Geoff also brings up a good point about the thermostadt being a restriction to flow on a system that has a high flow water pump. The engineers never intended the thermostadt to be a restriction but when you add a larger radiator at one end and a high flowing water pump and or increased rpm pulleys at the other end the the thermostadt does indeed become the restriction. More so if it is constantly closing when awash with a slug of lower temp water that causes it to close.

it is constantly opening and closing against not water temp as it should but against water pressure from the pump. It is designed to stay open constantly at a given water temp as dictated by the engineers. If it opens and closes constantly rather than open and stay open then you have a cycles of airation of coolant and overheating when it closes and over cooling when it opens which causes it to close again. This is hard on the physical strength of the radiator and heater core as the constant cycling also produces slugs of high pressure water that flex's the components at there weakest points repeatedly befor the radiator cap has time to open to relieve pressure. Once it (the cap)opens and dumps pressure/water then you have the added problem now of possibly not having enough coolant in the system to do its job. You may be able to tell if this is the case by CAREFULLY feeling the temp of the water spewing out of the cap. In a case I experienced, the water was barely even warm.

You must have a thermostadt. especially with aluminum parts and on the street or when you drive in winter. If you go with a higher VOLUME water pump then also go with a larger radiator and consider a set of pulleys that will reduce pump speed...especially if you built the engine to achieve higher rpm's. Before you do any of this stuff be sure the problem is not a fuel or ignition problem. Also this may sound silly but dont over fill your radiator either.

[ronaldrust]

I also have a 67 orginial water pump setup. As you know it has a dual plate setup. Is there anything critical about the clearance between the two plates?

[lust4speed]

There's more areas to watch with the earlier two plate system. Place both plates on the water pump housing and tap the back plate down to almost touching the impeller. On the newer assembly the plate can be tapped down to touching the impeller because the gasket will then supply the needed clearance. The two plate system has the plates in contact with the pump housing so you do need to keep about .050" clearance from the impeller.

Anywhere the plates touch each other, there should be full contact with no gaps. Not much hammering is required to true up the surfaces.

**AIM OF THE EXERCISE:**
Continue the cooling-system thread on thermostats and water pump plates from the point where it stops. The material after the cooling-system thread has no connection to it.

Stored records:

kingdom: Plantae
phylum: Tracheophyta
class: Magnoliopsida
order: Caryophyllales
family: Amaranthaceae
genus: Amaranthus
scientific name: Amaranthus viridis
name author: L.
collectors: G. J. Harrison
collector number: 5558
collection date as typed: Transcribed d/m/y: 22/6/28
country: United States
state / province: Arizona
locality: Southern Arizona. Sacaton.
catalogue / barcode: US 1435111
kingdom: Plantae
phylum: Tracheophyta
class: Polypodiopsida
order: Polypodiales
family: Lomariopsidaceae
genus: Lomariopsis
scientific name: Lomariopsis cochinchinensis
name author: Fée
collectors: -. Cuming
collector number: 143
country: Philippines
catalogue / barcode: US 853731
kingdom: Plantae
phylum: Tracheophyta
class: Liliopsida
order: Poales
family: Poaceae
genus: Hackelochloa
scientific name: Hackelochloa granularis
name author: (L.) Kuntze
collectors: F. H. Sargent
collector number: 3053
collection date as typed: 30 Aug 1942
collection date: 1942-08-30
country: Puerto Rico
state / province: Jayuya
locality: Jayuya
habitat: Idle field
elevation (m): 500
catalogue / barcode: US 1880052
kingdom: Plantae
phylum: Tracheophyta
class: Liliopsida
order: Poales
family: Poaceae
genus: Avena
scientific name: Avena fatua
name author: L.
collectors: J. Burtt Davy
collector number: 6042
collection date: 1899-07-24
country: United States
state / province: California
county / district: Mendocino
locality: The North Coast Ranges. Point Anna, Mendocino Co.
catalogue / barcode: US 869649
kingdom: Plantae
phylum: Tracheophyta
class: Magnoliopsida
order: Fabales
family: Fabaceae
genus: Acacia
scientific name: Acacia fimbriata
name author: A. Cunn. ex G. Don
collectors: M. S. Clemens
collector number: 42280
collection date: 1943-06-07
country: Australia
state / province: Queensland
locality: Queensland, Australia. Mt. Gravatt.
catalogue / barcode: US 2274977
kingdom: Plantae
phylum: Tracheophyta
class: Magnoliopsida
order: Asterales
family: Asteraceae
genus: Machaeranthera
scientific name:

**EXERCISE OUTPUT:**
The next critical area is how far the plates set into the timing cover. The erosion of the cover will let the plates set too far to the rear and you will loose the good fit of the plate to the impeller. This is a great area for JB Weld. The idea is to rebuild the ledge on the timing cover so the front of the forward plate once again sits flush with the machined surface of the timing cover. You have work to do anywhere the plate doesn't sit level and you can push it back farther in.

As long as you have the JB Weld out, rebuild any area inside the timing cover that has been eaten away. Getting the back plate to sit flush and tight against the water channels helps as much as tightening up the clearance for the impeller. I had a friend that wouldn't spend the money on a new cover and I used four sets (4A & 4B tubes) of JB Weld reshaping the interior and gasket surfaces. The before and after temperatures on the project was a difference of 30° with no change in any other part of the system. Our local Route 66 cruise route is pretty much a 2-1/2 mile parking lot that over powers many cooling systems - and his engine won't climb over 175° around the stop-and-go circuit on a hundred degree day.

[ronaldrust]

thanks for the input. My plates are so loose that you can see light around the edges and the impeller is 1/4 inch from the impeller. Should I bang down the plate or pull the impeller off the shaft to fit?

Ron

[lust4speed]

Leave the impeller on the pump housing and tap the plate in closer using a circular motion around the center. If done correctly, the impeller will never be hit.

[ronaldrust]

I just purchased another water pump for my 67 GTO and it is a Bosch but has stamped vanes. The old one I took off had cast vanes. Can I used the stamped????? I see on the thread that people are dead set against them. I have hammered the plate close to the vanes so is that enough?

Ron

[v869tr6]

I installed a remote water pump in the lower hose and run a Flowcooler pump with a small pulley I got from the group purchase on this site.
http://www.prpracingproducts.com/cat...ter+Pumps.html
My car has never run so cool.

[ronaldrust]

can someone explain how the water flows in a two plate system that is in the 67 GTO water pump. I think it is also in the 66 GTO. I hammered the plate close to the vanes but am concerned that the spacing between the plates has also changed and could restrict how the water flows to the driver side port. I am getting ready to assemble.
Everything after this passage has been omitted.